Podekscytowałem się, że niedługo będziemy na miejscu. Jesteśmy w drodze prawie tydzień, jestem tym bardzo zmęczony, nie wiem nawet jaki jest dzień tygodnia! Chciałbym móc poczuć się choć na chwilę wolny, nie musząc już podróżować. Teraz marzę o wygodnej ławce, szumie morza i przepysznych takoyakach. Oby w miejscu, do którego zmierzamy robili takoyaki.
Wędrówka w słońcu była ciężka. Ostatnio było źle, ale teraz jest gorzej. Po opuszczeniu miasta, słońce nad nami cały czas stawało się gorętsze, powodując, że nawet asfalt stawał się ognisty. Czułem to pod butami. W pewnym momencie nie chciało mi się dalej iść. Bolało mnie wszystko. Płuca, głowa, nogi, ręce, oczy... Zdawało mi się, że widziałem latające żaby... Zmęczenie jest okropne. Minęło dosłownie kilka godzin, gdy doszliśmy na miejsce.

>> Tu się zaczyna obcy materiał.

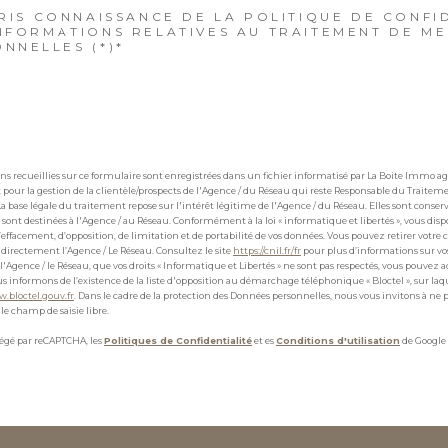
PRIS CONNAISSANCE DE LA POLITIQUE DE CONFI
NFORMATIONS RELATIVES AU TRAITEMENT DE M
NNELLES (*)*
ns recueillies sur ce formulaire sont enregistrées dans un fichier informatisé par La Boite Immo 
pour la gestion de la clientèle/prospects de l'Agence / du Réseau qui reste Responsable du Traite
La base légale du traitement repose sur l'intérêt légitime de l'Agence / du Réseau. Elles sont cons
 sont destinées à l'Agence / au Réseau. Conformément à la loi « informatique et libertés », vous dispo
 d’effacement, d’opposition, de limitation et de portabilité de vos données. Vous pouvez retirer v
directement l’Agence / Le Réseau. Consultez le site
https://cnil.fr/fr
pour plus d’informations sur vos
 l'Agence / le Réseau, que vos droits « Informatique et Libertés » ne sont pas respectés, vous pouvez 
s informons de l’existence de la liste d'opposition au démarchage téléphonique « Bloctel », sur laq
w.bloctel.gouv.fr
. Dans le cadre de la protection des Données personnelles, nous vous invitons à ne 
le champ de saisie libre.
otégé par reCAPTCHA, les
Politiques de Confidentialité
et es
Conditions d'utilisation
de Google 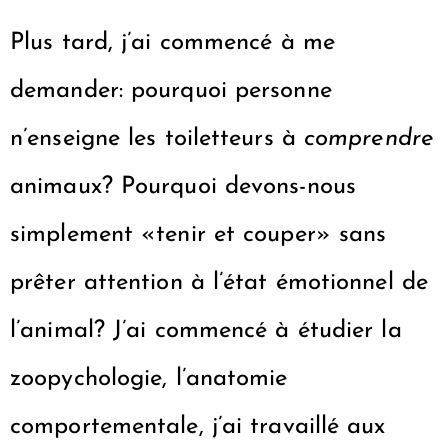
Plus tard, j’ai commencé à me
demander: pourquoi personne
n’enseigne les toiletteurs à
comprendre
animaux? Pourquoi devons-nous
simplement «tenir et couper» sans
prêter attention à l’état émotionnel de
l’animal? J’ai commencé à étudier la
zoopychologie, l’anatomie
comportementale, j’ai travaillé aux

Czułem... czułem się dziwnie spokojny. Nigdy nie byłem w tym mieście, a mimo to obaj dobrze znaleźliśmy drogę na plażę (i to bez mapy). Nie mogłem uwierzyć, że udało nam się tu dojść. Wchodząc na molo, spojrzałem na przepiękny zachód słońca. Czy teraz poznam uczucie zwane wolnością? Jestem pewny, że tak. Z Subaru przy swoim boku na pewno znajdę odpowiedź na wszystko.
- Tu jest prze--
- Yasuo - zwróciłem swój wzrok na bruneta. Wydawał się czymś spięty, dlatego uśmiechnąłem się do niego, dodając mu tym otuchy. Wtedy Subaru-kun klęknął przy mnie na jedno kolano, łapiąc za rękę. Nie wiedziałem, co się dzieje i co mam robić. - Yasuo... Proszę, wyjdź za mnie.